Dealing with binary data
Handling Binary Data with Haskell
Many programming problems call for the use of binary formats for compactness, ease-of-use, compatibility or speed. This page quickly covers some common libraries for handling binary data in Haskell.
ByteStrings
Everything else in this tutorial will be based on bytestrings. Normal Haskell
String
types are linked lists of 32-bit charactors. This has a
number of useful properties like coverage of the Unicode space and lazyness,
however when it comes to dealing with byte-wise data the String
involves a space-inflation of about 24x and a large reduction in speed.
Bytestrings are packed arrays of bytes or 8-bit chars. If you have experience
in C, their memory representation would be the same as a uint8_t[]

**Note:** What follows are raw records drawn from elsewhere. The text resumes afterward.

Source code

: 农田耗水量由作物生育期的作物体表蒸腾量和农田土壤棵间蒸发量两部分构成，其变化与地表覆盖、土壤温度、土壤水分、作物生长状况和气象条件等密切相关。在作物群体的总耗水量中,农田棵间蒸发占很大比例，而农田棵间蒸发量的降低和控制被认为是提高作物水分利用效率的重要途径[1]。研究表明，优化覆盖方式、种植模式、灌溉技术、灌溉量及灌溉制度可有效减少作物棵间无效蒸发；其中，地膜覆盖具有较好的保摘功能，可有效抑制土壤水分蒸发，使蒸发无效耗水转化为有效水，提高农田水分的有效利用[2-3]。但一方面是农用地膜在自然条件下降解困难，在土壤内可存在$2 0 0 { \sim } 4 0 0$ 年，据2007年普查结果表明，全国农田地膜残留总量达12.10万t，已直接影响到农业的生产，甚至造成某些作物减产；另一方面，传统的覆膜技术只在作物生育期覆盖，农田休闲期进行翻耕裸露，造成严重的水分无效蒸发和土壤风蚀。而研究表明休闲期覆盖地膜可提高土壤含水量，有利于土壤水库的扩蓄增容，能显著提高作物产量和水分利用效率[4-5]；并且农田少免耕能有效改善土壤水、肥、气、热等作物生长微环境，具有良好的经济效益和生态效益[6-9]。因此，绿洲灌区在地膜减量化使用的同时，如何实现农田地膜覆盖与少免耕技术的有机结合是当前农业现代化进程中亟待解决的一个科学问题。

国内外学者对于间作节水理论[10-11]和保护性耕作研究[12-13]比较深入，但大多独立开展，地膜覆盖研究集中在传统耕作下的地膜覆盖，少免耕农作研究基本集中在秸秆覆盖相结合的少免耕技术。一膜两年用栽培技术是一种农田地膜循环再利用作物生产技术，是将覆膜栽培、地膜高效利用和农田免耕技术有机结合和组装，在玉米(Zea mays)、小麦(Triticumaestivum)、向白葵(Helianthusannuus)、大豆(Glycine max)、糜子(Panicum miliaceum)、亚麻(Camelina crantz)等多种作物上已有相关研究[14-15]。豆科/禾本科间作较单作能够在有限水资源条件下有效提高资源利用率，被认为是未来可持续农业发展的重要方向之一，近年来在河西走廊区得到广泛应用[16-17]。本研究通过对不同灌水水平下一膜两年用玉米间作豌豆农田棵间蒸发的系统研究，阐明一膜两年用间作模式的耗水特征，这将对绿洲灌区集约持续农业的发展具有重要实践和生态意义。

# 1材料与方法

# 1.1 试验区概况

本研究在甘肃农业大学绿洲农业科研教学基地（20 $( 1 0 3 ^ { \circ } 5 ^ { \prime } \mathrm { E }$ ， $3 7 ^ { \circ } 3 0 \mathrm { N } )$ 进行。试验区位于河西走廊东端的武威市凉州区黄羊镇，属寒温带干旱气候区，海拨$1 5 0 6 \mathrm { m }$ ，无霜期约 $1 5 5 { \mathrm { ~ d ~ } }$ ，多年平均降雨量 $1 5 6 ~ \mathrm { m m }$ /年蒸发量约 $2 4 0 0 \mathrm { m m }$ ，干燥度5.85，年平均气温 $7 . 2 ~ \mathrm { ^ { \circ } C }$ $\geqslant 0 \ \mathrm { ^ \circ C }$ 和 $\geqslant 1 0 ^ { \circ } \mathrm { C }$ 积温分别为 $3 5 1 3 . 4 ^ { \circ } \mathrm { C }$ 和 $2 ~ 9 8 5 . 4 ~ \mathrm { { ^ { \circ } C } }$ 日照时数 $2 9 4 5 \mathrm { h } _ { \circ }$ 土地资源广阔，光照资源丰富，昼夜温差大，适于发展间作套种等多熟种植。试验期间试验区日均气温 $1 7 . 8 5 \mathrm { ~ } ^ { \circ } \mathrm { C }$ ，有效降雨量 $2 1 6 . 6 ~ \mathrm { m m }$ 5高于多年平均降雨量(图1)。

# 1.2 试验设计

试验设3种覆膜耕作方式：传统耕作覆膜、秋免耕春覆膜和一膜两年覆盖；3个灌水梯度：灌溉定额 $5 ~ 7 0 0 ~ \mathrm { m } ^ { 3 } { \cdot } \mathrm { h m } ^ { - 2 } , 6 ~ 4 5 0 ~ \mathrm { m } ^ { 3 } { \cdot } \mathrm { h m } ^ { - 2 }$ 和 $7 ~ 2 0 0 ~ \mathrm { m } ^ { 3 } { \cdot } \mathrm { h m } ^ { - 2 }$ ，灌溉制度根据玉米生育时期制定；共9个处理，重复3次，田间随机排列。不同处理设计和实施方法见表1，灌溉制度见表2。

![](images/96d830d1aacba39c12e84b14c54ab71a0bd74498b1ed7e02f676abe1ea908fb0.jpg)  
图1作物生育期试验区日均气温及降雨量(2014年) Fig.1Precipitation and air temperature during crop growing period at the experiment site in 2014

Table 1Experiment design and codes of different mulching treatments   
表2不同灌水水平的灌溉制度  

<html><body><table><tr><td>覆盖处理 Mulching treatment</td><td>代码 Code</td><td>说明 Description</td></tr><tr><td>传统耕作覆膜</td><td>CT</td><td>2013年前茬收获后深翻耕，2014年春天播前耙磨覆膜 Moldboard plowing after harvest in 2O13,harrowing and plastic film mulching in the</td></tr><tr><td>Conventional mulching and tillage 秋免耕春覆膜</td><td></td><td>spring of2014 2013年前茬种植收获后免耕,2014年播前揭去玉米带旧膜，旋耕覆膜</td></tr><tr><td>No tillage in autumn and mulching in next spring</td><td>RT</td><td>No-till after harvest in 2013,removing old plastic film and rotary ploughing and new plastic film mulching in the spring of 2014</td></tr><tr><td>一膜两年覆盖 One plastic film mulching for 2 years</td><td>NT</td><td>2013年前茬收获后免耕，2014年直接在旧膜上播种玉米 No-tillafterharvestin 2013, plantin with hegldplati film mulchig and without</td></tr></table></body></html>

- although bytestrings know their length and don't allow overflows etc.
Their are two major flavours of bytestrings, strict and lazy. Strict bytestrings are exactly what you would expect - a linear array of bytes in memory. Lazy bytestrings are a list of strict bytestrings, often this is called a cord in other languages. When reading a lazy bytestring from a file, the data will be read chunk by chunk and the file can be larger than the size of memory. The default chunk size is currently 32K.
Within each flavour of bytestring comes the Word8 and Char8 versions. These are
mostly an aid to the type system since they are fundamentally the same size of
element. The Word8 unpacks as a list of Word8
elements (bytes),
the Char8 unpacks as a list of Char
, which may be useful if you
want to convert them to Strings
You might want to open the documentation for strict bytestrings lazy bytestrings in another tab so that you can follow along.
Simple file IO
Here's a very simple program which copies a file from standard input to standard output
module Main where
import qualified Data.ByteString as B
import System.IO (stdin, stdout)
main = do
contents <- B.hGet stdin
B.hPut stdout contents